New Delhi, June 5, 2018--Authorities in Jammu and Kashmir state should identify and punish the officers who assaulted freelance reporter Muheet ul Islam, and allow journalists to do their jobs without fear of retaliation, the Committee to Protect Journalists said today.
Officers from the Central Reserve Police Force (CRPF), a paramilitary group, at approximately 11 a.m. on June 2 beat Islam while he was on his way to cover the funeral of a civilian who was allegedly crushed to death by a CRPF vehicle the previous day in the state's Srinagar city, according to Islam and news reports.
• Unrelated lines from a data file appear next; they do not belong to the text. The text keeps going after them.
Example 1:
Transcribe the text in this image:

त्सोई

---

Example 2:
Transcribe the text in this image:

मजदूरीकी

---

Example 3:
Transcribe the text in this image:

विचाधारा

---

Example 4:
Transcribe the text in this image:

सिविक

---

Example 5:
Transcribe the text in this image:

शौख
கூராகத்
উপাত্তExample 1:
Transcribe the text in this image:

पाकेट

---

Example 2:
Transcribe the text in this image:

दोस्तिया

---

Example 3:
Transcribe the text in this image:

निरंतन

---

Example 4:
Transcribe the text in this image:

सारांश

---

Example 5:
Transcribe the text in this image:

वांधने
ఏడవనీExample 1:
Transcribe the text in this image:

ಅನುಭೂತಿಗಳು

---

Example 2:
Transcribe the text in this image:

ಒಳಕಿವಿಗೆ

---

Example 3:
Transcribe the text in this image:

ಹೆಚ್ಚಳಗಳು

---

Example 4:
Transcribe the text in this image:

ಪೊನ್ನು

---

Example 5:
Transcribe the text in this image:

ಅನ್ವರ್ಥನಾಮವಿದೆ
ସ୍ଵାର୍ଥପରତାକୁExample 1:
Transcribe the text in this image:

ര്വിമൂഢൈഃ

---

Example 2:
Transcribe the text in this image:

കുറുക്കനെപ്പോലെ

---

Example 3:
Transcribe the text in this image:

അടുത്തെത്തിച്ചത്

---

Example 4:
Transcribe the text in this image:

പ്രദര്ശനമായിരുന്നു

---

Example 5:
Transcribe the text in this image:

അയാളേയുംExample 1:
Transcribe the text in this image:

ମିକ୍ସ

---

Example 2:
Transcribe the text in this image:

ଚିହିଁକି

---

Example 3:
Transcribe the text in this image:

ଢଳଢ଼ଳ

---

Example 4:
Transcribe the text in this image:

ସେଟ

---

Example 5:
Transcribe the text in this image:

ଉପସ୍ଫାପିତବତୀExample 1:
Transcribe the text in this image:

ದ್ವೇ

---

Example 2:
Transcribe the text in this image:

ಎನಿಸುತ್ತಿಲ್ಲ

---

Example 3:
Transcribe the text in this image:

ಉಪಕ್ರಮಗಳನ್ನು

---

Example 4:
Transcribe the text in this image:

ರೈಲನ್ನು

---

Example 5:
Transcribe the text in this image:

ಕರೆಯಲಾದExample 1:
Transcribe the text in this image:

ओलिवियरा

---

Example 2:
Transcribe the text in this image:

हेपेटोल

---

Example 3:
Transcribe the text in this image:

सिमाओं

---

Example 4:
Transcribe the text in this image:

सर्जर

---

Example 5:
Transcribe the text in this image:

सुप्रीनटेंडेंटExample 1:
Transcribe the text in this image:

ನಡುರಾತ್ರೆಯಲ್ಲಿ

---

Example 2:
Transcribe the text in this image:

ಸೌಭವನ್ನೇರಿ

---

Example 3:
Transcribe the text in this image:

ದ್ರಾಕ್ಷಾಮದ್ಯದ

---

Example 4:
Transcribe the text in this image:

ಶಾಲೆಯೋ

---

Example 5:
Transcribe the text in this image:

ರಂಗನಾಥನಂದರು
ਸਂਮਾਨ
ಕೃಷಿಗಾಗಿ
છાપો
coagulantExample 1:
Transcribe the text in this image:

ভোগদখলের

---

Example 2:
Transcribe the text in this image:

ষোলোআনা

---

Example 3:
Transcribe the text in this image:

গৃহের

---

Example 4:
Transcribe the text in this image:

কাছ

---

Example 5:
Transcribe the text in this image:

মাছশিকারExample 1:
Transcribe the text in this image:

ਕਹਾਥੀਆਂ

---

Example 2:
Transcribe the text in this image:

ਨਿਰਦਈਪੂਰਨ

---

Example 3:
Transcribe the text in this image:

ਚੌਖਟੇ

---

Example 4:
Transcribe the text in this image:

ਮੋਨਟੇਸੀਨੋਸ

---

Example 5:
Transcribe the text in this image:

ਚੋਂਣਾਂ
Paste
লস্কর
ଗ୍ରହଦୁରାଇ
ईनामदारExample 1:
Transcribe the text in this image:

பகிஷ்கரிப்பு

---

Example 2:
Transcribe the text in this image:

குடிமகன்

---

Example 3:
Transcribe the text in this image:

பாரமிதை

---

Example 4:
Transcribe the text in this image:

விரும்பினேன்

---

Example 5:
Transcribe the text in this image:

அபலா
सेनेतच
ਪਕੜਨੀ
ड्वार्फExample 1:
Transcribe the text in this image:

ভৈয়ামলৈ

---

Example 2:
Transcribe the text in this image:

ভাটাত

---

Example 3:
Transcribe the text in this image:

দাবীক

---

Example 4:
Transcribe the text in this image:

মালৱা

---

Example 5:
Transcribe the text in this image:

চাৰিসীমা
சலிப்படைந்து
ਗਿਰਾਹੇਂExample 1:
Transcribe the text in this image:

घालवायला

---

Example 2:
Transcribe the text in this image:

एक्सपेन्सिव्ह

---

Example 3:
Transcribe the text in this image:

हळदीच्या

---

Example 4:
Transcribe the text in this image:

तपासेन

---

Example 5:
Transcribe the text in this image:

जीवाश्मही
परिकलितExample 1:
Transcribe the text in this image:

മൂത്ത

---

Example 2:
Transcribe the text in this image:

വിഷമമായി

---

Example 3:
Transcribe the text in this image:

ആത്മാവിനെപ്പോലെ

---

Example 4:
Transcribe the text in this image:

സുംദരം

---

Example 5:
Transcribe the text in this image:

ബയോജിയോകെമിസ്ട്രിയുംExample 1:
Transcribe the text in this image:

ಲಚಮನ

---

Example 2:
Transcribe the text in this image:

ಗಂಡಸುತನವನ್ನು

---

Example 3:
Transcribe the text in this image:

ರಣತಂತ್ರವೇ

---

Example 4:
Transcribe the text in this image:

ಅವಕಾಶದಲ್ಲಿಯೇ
Islam told CPJ that the road to the funeral site was cordoned off with barbed wire and, when he told the officer at the makeshift fence that he is a journalist and needed to continue along the road to cover the funeral, the officer began shouting profanities at him and beat Islam's scooter with his baton.
"[The officer] then hit my left arm with a stick and immediately six or seven other CRPF officers rushed [to the scene] and all of them beat me with sticks on my back, legs and arms," Islam said. The regional news website Kashmir Walla later posted a photograph of the journalist's bruised arm.
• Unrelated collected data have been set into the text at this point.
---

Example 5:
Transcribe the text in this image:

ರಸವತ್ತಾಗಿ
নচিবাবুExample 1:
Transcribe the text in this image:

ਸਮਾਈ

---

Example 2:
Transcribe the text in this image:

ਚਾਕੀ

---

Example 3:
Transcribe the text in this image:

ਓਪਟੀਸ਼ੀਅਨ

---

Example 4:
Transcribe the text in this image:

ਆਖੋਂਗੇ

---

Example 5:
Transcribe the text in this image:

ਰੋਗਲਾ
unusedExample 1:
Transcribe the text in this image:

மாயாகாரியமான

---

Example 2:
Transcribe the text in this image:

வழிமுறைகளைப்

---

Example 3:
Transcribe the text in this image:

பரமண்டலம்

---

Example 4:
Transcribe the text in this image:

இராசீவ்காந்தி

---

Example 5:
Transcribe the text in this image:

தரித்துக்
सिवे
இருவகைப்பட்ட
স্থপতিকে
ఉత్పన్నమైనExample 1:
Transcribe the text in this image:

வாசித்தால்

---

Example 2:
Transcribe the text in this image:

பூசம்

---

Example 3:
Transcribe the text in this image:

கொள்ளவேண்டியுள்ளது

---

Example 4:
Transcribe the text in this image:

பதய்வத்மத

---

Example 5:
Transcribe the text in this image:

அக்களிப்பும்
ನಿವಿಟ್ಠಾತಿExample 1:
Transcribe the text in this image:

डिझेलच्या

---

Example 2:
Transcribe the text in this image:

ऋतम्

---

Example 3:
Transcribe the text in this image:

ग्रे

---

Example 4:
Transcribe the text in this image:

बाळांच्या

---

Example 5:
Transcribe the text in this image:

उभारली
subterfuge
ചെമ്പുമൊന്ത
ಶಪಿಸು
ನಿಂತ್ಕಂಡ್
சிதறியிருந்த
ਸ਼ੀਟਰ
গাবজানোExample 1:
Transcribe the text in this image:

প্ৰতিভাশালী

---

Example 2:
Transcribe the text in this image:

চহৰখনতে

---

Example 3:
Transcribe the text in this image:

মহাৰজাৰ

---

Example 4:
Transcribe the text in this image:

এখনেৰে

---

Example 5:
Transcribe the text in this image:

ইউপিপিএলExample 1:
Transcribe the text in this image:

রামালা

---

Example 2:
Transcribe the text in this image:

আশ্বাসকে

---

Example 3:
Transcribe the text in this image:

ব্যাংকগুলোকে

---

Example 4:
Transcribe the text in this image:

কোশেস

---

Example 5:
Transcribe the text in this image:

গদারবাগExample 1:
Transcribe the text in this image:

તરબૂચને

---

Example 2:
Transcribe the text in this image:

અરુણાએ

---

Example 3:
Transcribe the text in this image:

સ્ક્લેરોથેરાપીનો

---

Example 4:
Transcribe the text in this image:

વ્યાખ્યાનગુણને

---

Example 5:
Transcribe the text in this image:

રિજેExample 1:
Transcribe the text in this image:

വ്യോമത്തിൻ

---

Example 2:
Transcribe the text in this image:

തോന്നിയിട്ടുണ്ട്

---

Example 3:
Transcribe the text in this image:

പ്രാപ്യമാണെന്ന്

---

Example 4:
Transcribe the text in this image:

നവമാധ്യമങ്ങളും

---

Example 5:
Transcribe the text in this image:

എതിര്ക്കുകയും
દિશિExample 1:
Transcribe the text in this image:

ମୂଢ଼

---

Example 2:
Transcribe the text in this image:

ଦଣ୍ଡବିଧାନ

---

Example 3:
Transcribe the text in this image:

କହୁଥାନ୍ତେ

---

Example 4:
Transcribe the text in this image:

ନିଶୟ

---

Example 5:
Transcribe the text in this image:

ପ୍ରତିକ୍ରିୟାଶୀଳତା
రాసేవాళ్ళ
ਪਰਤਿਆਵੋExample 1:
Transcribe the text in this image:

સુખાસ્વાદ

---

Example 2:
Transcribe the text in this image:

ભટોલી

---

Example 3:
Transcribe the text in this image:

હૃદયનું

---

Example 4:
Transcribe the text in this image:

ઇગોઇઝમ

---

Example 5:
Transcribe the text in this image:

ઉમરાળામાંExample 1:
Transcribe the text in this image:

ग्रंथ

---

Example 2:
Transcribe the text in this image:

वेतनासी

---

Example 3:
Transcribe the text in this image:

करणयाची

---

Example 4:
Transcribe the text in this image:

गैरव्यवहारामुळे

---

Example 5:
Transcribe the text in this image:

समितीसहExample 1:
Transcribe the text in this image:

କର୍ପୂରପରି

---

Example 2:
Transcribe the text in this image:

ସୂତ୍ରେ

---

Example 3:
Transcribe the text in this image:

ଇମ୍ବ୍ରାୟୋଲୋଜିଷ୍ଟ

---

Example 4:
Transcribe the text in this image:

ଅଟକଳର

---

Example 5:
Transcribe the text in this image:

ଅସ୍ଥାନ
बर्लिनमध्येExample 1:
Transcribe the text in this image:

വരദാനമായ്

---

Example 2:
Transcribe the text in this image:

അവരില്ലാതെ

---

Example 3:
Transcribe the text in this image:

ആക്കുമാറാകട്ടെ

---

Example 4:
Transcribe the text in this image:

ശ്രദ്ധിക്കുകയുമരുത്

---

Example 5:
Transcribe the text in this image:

"Kashmir authorities must identify and take action against the officers who launched an unprovoked attack against Muheet ul Islam," said Steven Butler, CPJ's Asia program coordinator in Washington, D.C. "The assault on Islam is yet another reminder of the oppressive conditions in which journalists work in Jammu and Kashmir State."
Sanjay Sharma, a spokesperson for the CRPF, told CPJ yesterday that the altercation had not come to his attention and said he "will have to find out more" before commenting. The spokesperson did not answer the phone when CPJ called today.
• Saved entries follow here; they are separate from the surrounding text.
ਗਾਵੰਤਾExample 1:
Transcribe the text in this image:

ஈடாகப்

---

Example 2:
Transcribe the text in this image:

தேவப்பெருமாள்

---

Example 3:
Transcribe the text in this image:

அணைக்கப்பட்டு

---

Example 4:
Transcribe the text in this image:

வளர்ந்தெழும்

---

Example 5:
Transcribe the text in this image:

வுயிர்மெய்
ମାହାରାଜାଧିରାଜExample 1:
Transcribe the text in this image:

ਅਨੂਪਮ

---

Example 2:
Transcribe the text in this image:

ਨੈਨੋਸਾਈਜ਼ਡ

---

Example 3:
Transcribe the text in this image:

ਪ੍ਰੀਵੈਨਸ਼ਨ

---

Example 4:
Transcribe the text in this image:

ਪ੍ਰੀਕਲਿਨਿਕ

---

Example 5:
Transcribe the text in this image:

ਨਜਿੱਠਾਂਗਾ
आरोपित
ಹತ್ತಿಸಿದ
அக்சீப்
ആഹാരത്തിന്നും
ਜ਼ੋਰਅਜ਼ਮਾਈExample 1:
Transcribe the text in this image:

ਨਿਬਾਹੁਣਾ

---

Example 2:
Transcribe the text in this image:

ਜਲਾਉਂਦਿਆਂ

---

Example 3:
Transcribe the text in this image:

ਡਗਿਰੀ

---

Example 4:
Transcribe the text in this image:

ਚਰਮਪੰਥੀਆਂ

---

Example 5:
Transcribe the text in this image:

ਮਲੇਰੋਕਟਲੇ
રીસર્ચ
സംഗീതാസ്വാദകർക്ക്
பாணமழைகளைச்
Islam told CPJ that other CRPF officers, along with Jammu and Kashmir state police officials, who were posted on another street, came to help him when they heard him being beaten. "One of those CRPF officers even apologized to me and took a photo of my voter identification card claiming security reasons," Islam told CPJ.
According to the Kashmir Walla report, Islam went home after the attack and did not make it to the funeral.
In a separate incident on the same day, CRPF officers in Srinagar beat Junaid Bazaz, a reporter with the newspaper Kashmir Reader, as he was returning home from work for the evening, the journalist told CPJ.
Bazaz said that six CRPF officers hit him on the legs, arms, and head with bare hands without any provocation. "Officers of the Jammu and Kashmir state police were standing some feet away, but they didn't bother to intervene," according to the journalist and a report on the Free Press Kashmir news website.
Imtiaz Parray, Sringar city police senior superintendent, and Manoj Kumar Pandit, additional inspector general in charge of public relations for the regional police, did not respond to CPJ's calls seeking comment.
CPJ has documented media abuses throughout the state of Jammu and Kashmir. In September 2017, Kashmiri photojournalist Kamran Yousuf was imprisoned by India's National Investigation Agency for six months on sedition charges before being released on bail, according to CPJ research.